Мышление, сопрягающее далековатые предметы, безусловно, метафорическое, но метафоры Куприянова чаще не на уровне слова, а на уровне ситуаций, положений, высказываний. Собственно же метафоры — и в стихах, и в прозе — никогда не играются в похожесть, не развлекают и не украшают, но покорно бегут на поводке смысла.
готические храмы
нацелены
в небо
вот-вот взлетят
с чем-то
вернутся
русские церкви
под золотыми
парашютами куполов
уже
приземлились
В “Узорах на бамбуковой циновке” форма китайской классической прозы, неожиданно сближенная с нашим, родным до слез содержанием, дает на выходе освобождающий, действительно прощающийся с прошлым смех. Через призму чужого свое уже видится не совсем своим. Давно известно, что дурак из чужой деревни — это уж настоящий дурак. Выдать свое за чужое, хотя бы на время, пока длится узнавание, — это дает спасительную дистанцию, позволяющую разглядеть явление беспри-страстно. Тем более что ироническая форма требует избавления от прямолинейности, категоричных формулировок и обязывающих выводов. Хотя о постмодернистском устранении автора говорить не приходится: он просто тщательно замаскирован.

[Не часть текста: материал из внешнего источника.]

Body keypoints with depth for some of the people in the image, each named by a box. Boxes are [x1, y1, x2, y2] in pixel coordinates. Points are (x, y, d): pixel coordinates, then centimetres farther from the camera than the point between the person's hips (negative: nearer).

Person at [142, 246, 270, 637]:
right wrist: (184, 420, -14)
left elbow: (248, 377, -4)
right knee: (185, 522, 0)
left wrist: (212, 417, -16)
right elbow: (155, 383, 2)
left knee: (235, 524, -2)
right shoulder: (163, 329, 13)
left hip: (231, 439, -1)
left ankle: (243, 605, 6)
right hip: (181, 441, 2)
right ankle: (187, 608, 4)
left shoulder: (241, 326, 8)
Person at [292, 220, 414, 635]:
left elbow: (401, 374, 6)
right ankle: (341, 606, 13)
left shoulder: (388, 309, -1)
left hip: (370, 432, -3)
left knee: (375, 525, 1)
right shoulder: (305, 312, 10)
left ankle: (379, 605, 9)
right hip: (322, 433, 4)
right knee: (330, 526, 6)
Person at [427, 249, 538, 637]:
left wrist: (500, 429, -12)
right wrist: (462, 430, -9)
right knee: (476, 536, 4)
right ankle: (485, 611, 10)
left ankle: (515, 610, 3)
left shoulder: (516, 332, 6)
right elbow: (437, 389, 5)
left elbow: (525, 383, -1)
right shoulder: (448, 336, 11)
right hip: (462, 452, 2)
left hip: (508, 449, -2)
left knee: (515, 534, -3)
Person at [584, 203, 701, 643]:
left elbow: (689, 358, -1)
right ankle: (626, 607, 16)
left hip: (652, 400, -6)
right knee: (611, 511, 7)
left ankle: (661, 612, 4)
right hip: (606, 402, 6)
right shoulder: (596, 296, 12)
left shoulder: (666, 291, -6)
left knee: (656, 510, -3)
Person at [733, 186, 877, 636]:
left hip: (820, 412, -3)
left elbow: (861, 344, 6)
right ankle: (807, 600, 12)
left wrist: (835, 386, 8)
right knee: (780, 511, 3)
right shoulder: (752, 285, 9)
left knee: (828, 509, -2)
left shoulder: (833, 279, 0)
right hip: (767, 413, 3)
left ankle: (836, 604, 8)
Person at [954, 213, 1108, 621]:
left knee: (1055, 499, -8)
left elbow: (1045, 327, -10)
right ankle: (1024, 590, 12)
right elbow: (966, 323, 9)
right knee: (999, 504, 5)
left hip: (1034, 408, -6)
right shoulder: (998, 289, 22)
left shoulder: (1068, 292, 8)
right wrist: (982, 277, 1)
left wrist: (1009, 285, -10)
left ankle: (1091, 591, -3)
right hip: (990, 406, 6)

Впрочем, с постмодернистской ситуацией в культуре “Узоры” — при всем их светлом, аполлоновски уравновешенном рацио — все-таки соотносятся. В какой-то мере их можно рассматривать и как пародию на постмодернистские тексты, и как частичное погружение в их ауру и проблематику. Все-таки не пахнет особым оптимизмом (постмодернизм — это прежде всего тотальный скепсис), когда на смену идиотам в очередной раз приходят кретины. Но мрак отчего-то не сгущается, история не кончается, и, погружаясь в сумерки, читатель надеется на рассвет. Вероятно, это происходит оттого, что чувствуется присутствие автора — жизнерадостного и неутомимого насмешника. Он постоянно провоцирует глупость, надувает ее, как шарик, пока она не лопается от собственной значительности. Это напоминает детство: как ни страшна сказка, но читает ее кто-то добрый и сильный.

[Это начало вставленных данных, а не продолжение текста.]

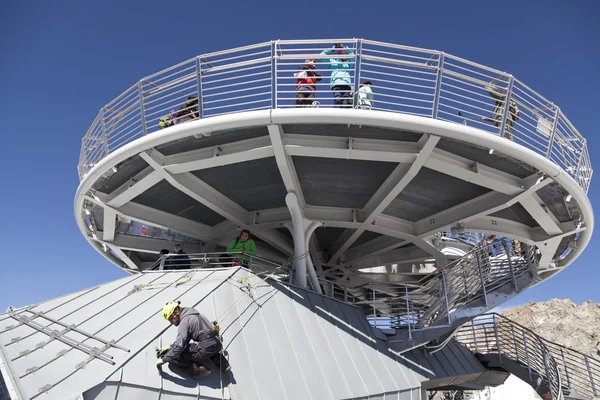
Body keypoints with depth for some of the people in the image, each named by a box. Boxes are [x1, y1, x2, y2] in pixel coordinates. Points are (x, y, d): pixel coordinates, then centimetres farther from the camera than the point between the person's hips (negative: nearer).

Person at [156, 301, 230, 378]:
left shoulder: (184, 321, -9)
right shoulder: (193, 315, 19)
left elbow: (179, 345, -19)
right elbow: (184, 339, 27)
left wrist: (163, 360, -12)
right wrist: (170, 346, 19)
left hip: (207, 348, -9)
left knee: (175, 354, 0)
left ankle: (197, 369, -13)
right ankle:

В сущности, лучшие тексты Куприянова — это сказки для взрослых, маленькие современные мифы, в которых лирика и социология, философия и психотерапия. Впрочем, в “Лучших временах” представлены и поэтические трактаты — таковы “Философические письма. Из Чаадаева”. Есть и новинка — поэтиче-ские видеоклипы. В них, пожалуй, отражен опыт куприяновской прозы.
Можно, конечно, говорить и об издержках творческого процесса Вячеслава Куприянова — совершенство доступно только аллаху (или Померещенскому). Но не хочется. Тем более что творче-ский процесс — явление такое же колебательное, как и сам человек. Возможно, недостатком Куприянова как раз является его ровность, слишком подчеркнутая и последовательная непохожесть на Померещенского, что, в свою очередь, заставляет думать, что Померещенский таится в своем создателе гораздо глубже, чем автору кажется.
Во всяком случае, очевидно, что тексты Куприянова стараются утолить давно назревшую жажду повышенной духовности, философичности, тоску по нормальной, а значит, улыбчивой личности, склонной вдумчиво разбираться в сегодняшнем мире, не впадая в крайности скепсиса и оптимизма.
Вечности ветер, времени дым,
все, что успеешь вдохнуть молодым,
холод колодца из полных горстей,
шум океана, лепет детей,
матери песни, голос отца,
все, что нельзя исчерпать до конца,
все это в сердце горит у меня —
дыма отечества нет без огня.
Вячеслав Куприянов. Башмак Эмпедокла: Роман. — Алкион, 1999; Узоры на бамбуковой циновке: Проза. — Алкион, 2001; Лучшие времена (Стихотворения. Верлибры. Переводы). — М.: Молодая гвардия, 2003.